Fokus auf Arbeitssicherheit und Gesundheitsschutz von Mitarbeitenden
Der am meisten verwendete Themenbereich bezieht sich auf die Mitarbeitenden: 6.9 % der Unternehmen erwähnen solche Leistungskriterien bei Vergütungen. In diesem Zusammenhang werden vor allem Arbeitssicherheit und Gesundheitsschutz, aber auch Talentförderung, Talentmanagement und Mitarbeiterzufriedenheit erwähnt. 4.9 % der Unternehmen sprechen Umwelt an. Hierbei werden generell umweltbezogene Themen, Energieeinsparungen, Emissionsreduktion und Wasser angeführt. Bei Sozialem (4.7 %) fliessen sodann Kundenzufriedenheit, Qualitätskriterien, Ethik und Unternehmenswerte sowie Stakeholder-Engagement und soziale Programme in die variablen Vergütungen ein. 3.1 % der Unternehmen verweisen allgemein auf eine Verknüpfung von Nachhaltigkeit oder CSR mit dem Leistungslohn.

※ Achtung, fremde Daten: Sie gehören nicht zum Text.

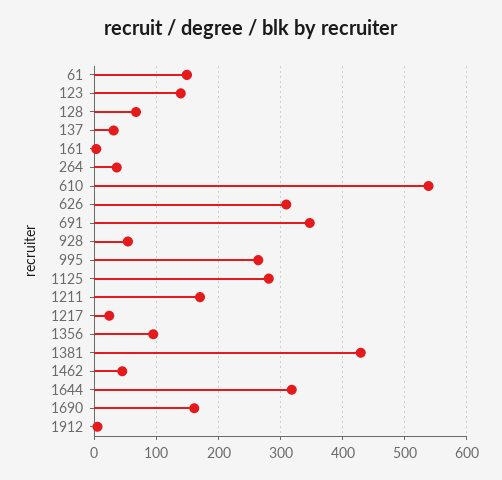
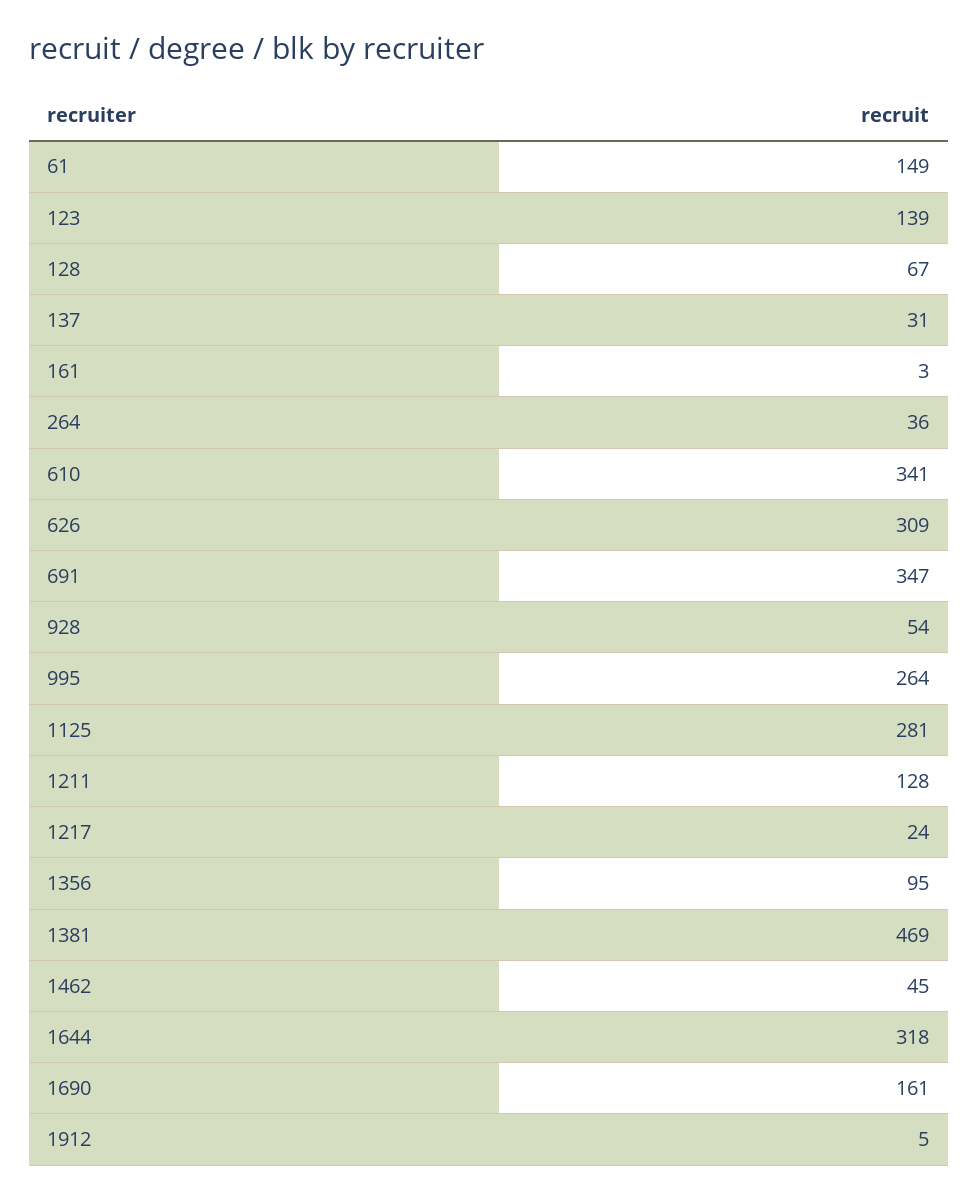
610: 540 -> 341
1211: 170 -> 128
1381: 430 -> 469

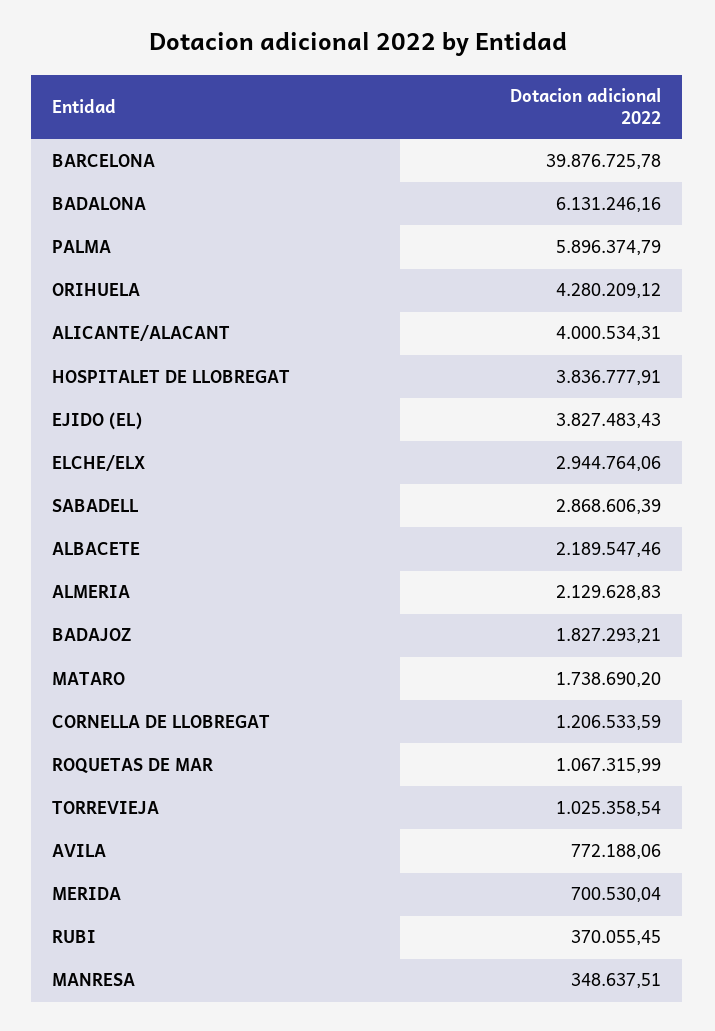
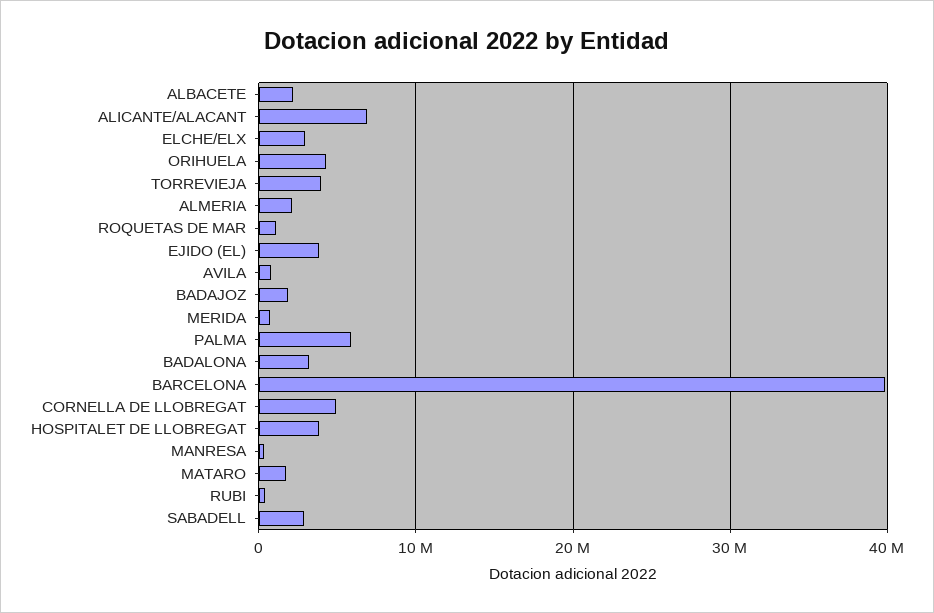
BADALONA: 6131246.16 -> 3000000
ALICANTE/ALACANT: 4000534.31 -> 7000000
CORNELLA DE LLOBREGAT: 1206533.59 -> 5000000
TORREVIEJA: 1025358.54 -> 4000000

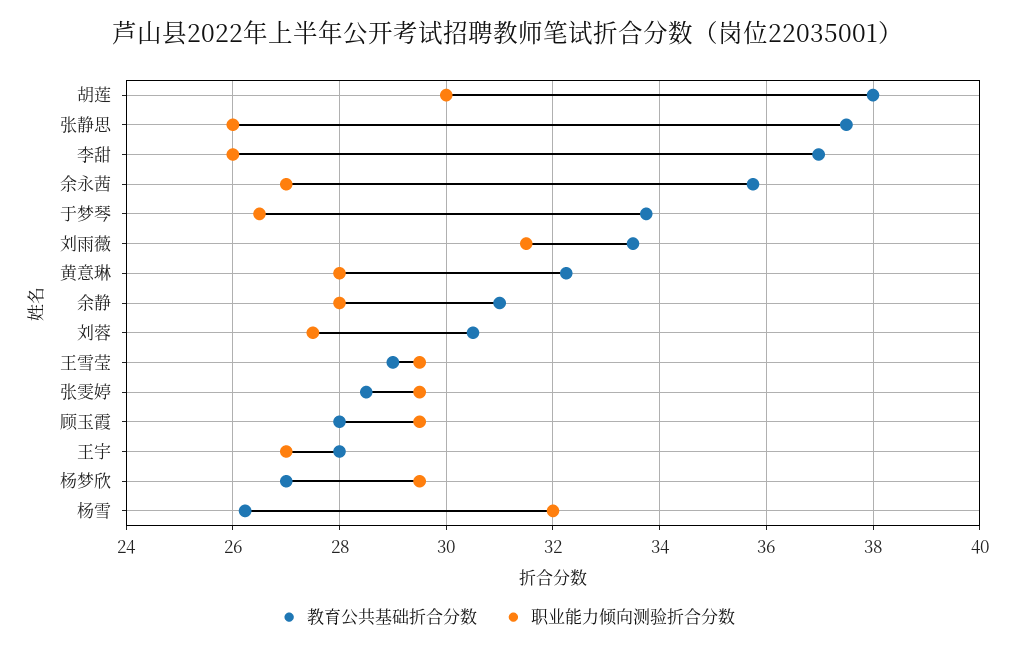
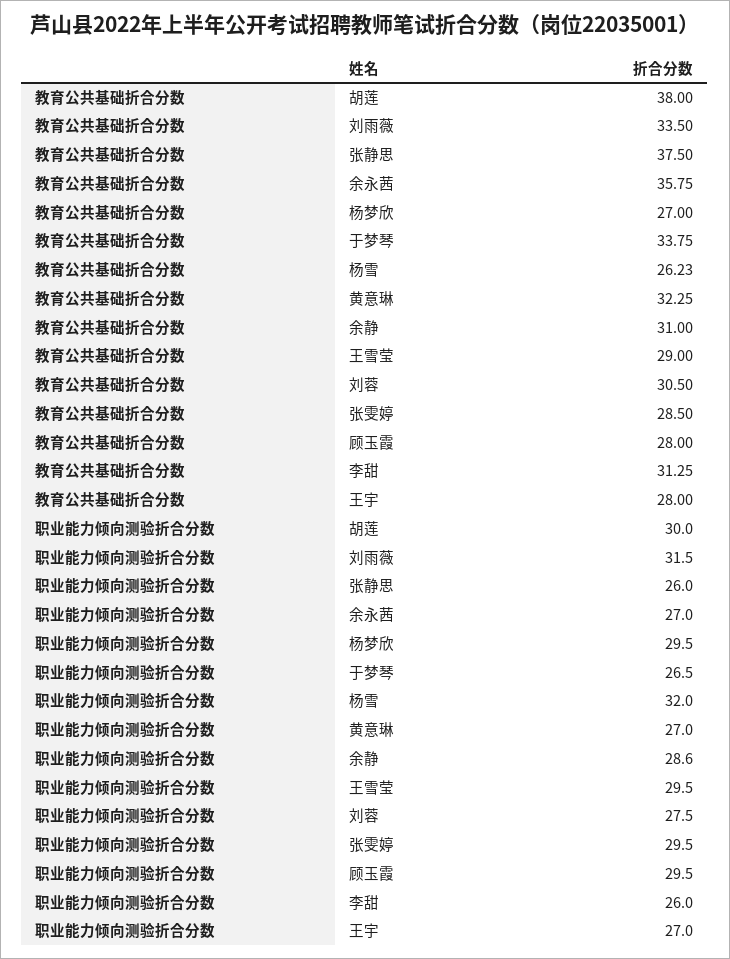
教育公共基础折合分数, 李甜: 37 -> 31.25
职业能力倾向测验折合分数, 黄意琳: 28 -> 27
职业能力倾向测验折合分数, 余静: 28 -> 28.6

ESG-Kriterien in Vergütungssystemen als potenzieller Hebel für die Nachhaltigkeit
Monetäre Anreize helfen die Interessen von Managern und Aktionären anzugleichen. Da Investoren vermehrt auf Nachhaltigkeitsperformance bei ihren Anlageentscheidungen achten, ist es daher naheliegend, wenn Vergütungssysteme ESG-Kriterien berücksichtigen. Die Integration von ESG-Kriterien in Vergütungssysteme entfacht eine potenzielle Hebelwirkung für die Nachhaltigkeit eines Unternehmens. Die Analyse von Inrate ergab, dass ESG-Kriterien durchaus in Vergütungssysteme miteinbezogen werden. So setzen 11.3 % der Unternehmen weltweit solche Anreize. Stark kapitalisierte Unternehmen sind zurzeit noch Vorreiter in diesem Gebiet. Auch im Industrievergleich bestehen beträchtliche Unterschiede. Zurzeit werden zudem in erster Linie Kriterien miteinbezogen, die sich auf Mitarbeitende beziehen.
Über die Autoren
Martina Wengle ist Senior Analystin bei Inrate. Sie verfügt über mehrjährige Berufserfahrung in den Bereichen Nachhaltigkeit und Governance.
Christophe Volonté ist Head Corporate Governance bei Inrate. Daneben lehrt und forscht er an den Universitäten Basel und Konstanz. Christophe Volonté beschäftigt sich seit 2007 vertieft mit Corporate Governance.